There is now a very strong advocacy to convert the so-called ECs into genuine cooperatives where ownership and management will be democratized not beholden to any cartel or super-agency of government. This is based on the philosophy that is anchored on the universal purpose of property that if you are the user, then you must be the owner because electricity has become a basic need, like food, water and air. No less than our beloved President has emphasized such truism last year when he stated that “water is a means to life and must not be under the control of a firm..” (As articulated by the President’s Spokesperson then.) Indeed,  no one should profit from the use of these fundamental needs as these are means to life.

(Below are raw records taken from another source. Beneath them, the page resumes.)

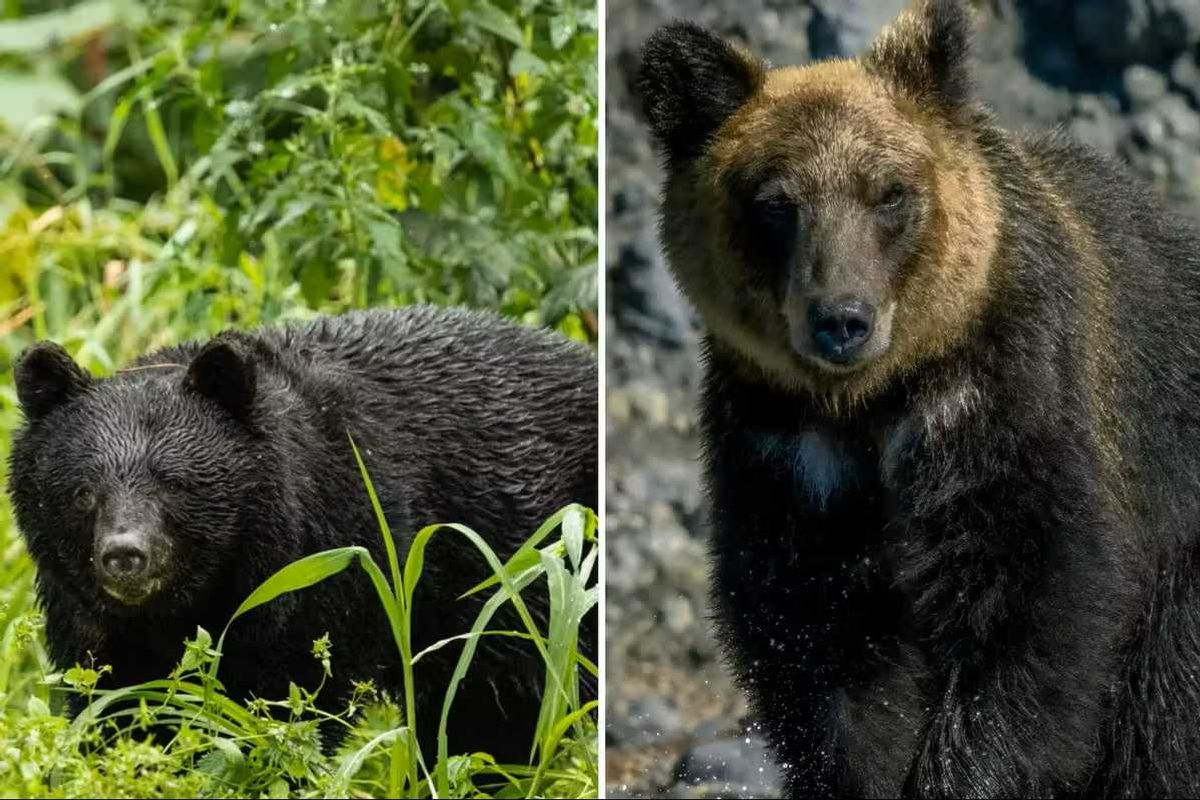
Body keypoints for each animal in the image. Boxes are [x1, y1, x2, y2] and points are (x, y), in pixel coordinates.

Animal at [7, 305, 598, 763]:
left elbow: (290, 704)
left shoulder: (333, 569)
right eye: (84, 492)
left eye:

The Lumads are now organizing themselves into cooperatives so that they can have access and control over their resources.  This is based on the truism that the natives of ecologically-rich Mindanao are poor because they are powerless to have access and control over their resources.  Hopefully, through their cooperatives they will be able to harness PEOPLE POWER to achieve SOCIAL JUSTICE to free themselves from the quagmire of poverty.  Cooperatives are the last bastion of democracy for social justice through peaceful and legal means.

Indeed, social change has been so elusive all these years despite 14 years of martial law and two people-powered revolutions. The systems and structures breeding social injustice and poverty are as formidable as ever. BUT NOT ANYMORE UNDER THE PRESENT DISPENSATION of PRESIDENT MAYOR RODRIGO DUTERTE!  Through cooperativism, we can now effect social change through TRANSFORMATIVE COOPERATIVES FOR PEOPLE, PLANET, PROSPERITY AND PEACE!